The art of social interaction can have so many determining factors, influencing the tone and how deep you go into a subject. We broke down the wall and continued to talk about where we grew up, our families, schools, pets, and jobs. At the time the I was working within the public service, and he was working on a mango farm outside of Katherine. Eventually we got back to the subject of the day, interestingly raised by the Hitchhiker, he wanted to know my perspectives. He listened intently and I noticed his relaxed posture. He told me how he has only ever celebrated the day and knew nothing different.
We finally arrived at the mango farm. He gets out and asks me to wait a minute, he runs off to one of the sheds and then comes back with a box full of juicy mango. He shook my hand and said, ‘I hope one day we can celebrate Australia Day together, but I know it will never and shouldn’t be on the 26th of January’. We were together in the car for three hours that day and it was a learning experience I will never forget.
In 1938, while state leaders were celebrating in Warrane (Sydney), Aboriginal leaders protested with a Day of Mourning. This highlighted the mistreatment of Aboriginal and Torres Strait Islander peoples and to seek full legal and human rights. The idea of celebrating a country while the First Peoples of the land were living in abject poverty didn’t sit well with our people.
The term Invasion Day was born in 1988 and was in direct opposition to the celebrations of that year and has continued to 2023. Today there is a growing movement to ‘Change the Date’, many Australians want a different date to celebrate the national holiday. The purpose of changing the date is to recognise that many people value having a special day to celebrate the place they call home, while also acknowledging the traumatic context and history.

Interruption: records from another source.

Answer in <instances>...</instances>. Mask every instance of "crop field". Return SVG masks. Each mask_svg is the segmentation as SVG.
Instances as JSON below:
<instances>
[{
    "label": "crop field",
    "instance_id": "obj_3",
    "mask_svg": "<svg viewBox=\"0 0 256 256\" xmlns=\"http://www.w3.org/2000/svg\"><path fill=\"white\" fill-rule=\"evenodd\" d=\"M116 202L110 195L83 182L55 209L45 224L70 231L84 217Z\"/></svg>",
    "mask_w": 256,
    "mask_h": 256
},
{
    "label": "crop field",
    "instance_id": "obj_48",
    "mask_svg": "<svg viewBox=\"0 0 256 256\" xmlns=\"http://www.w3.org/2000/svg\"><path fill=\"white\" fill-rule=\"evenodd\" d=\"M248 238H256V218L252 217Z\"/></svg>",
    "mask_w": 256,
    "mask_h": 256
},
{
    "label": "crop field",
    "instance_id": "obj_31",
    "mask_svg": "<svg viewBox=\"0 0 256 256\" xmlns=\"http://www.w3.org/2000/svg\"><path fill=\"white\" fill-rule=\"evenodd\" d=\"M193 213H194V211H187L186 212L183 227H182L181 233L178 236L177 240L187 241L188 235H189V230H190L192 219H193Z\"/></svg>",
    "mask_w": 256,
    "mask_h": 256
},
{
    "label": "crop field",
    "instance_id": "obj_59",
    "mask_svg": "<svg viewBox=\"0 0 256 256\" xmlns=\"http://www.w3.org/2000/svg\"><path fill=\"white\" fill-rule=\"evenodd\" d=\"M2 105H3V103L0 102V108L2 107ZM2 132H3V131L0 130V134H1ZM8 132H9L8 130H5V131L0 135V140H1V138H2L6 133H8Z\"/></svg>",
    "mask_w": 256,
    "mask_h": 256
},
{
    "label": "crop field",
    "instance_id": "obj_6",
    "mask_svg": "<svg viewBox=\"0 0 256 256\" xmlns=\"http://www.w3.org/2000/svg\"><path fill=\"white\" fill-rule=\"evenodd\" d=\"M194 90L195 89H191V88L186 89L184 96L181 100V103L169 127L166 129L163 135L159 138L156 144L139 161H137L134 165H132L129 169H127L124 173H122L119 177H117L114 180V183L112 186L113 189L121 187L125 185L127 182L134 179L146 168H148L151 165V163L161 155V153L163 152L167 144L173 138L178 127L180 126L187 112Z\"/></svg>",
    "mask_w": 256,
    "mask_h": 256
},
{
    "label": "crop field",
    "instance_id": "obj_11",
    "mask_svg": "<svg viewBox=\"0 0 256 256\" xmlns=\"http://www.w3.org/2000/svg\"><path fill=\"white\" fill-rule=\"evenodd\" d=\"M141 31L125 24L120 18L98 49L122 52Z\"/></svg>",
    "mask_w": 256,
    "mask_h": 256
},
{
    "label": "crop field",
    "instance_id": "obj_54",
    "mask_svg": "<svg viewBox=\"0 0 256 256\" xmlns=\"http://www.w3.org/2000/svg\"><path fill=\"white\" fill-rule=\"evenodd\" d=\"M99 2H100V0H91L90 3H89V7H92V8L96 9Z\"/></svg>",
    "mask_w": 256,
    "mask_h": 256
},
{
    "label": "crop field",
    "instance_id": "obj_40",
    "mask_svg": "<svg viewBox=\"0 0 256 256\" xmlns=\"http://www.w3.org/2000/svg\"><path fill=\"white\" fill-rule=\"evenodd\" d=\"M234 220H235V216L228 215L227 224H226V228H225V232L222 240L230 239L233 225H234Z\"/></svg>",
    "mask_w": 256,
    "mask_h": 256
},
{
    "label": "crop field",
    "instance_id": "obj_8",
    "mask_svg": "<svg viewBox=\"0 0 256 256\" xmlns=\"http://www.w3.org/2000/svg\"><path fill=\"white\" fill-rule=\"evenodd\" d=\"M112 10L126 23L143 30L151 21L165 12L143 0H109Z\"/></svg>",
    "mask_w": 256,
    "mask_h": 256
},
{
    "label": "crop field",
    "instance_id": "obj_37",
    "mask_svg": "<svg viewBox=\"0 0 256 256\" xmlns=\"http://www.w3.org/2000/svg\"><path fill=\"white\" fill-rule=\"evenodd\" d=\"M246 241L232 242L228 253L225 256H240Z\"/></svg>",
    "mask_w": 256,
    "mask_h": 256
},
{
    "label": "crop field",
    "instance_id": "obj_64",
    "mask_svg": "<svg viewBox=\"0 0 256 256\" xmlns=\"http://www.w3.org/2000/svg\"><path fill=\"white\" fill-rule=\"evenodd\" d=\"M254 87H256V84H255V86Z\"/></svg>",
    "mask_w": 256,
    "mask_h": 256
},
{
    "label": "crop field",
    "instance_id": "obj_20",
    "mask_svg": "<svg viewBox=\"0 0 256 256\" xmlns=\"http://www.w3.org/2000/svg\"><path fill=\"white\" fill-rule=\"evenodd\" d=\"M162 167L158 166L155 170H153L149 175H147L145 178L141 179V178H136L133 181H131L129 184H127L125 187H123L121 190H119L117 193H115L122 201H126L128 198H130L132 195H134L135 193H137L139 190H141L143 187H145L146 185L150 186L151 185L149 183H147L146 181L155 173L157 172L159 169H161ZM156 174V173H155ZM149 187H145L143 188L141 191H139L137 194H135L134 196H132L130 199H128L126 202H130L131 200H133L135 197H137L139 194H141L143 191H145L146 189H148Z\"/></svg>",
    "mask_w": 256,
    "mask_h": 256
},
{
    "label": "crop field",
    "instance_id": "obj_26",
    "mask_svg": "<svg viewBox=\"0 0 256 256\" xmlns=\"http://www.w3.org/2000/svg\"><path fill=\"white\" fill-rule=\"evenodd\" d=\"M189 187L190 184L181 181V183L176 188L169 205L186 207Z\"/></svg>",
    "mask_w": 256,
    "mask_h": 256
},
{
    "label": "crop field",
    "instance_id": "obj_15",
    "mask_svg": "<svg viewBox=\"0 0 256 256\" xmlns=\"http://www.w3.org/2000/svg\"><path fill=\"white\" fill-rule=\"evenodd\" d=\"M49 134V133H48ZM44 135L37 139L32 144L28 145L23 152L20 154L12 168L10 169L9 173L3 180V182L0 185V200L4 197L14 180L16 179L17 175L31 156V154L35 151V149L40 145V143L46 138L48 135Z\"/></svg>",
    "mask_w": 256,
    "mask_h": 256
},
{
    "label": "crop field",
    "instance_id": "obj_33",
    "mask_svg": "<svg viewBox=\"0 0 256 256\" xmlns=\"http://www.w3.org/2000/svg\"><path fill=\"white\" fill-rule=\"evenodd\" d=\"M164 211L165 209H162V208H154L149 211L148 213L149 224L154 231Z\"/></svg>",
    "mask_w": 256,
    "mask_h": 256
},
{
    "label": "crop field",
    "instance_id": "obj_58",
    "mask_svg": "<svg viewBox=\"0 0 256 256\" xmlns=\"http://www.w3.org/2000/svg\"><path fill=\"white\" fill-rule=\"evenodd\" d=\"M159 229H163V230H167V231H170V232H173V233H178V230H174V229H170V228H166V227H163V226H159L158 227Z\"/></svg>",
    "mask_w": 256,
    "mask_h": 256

I have come a long way since then and so has this country. Companies and governments are giving staff the option of working on the 26th of January as more people seek to ignore the public holiday and acknowledge that the day means different things for many people.
Welcome to Country will apply this policy. Our staff will make the decision that is best for them. Welcome to Country works with many stakeholders and represents around 175 different suppliers and operators from around Australia, majority are Indigenous owned and operated and who will all have varied positions. We respect and acknowledge this.
As I write this article, I am travelling through the USA somewhere in the air between Washington DC and Los Angeles on a scholarship program centred on peace and justice program awarded by the US Embassy. I encourage you to find your peace and common ground, even if it is with laksa and mangoes.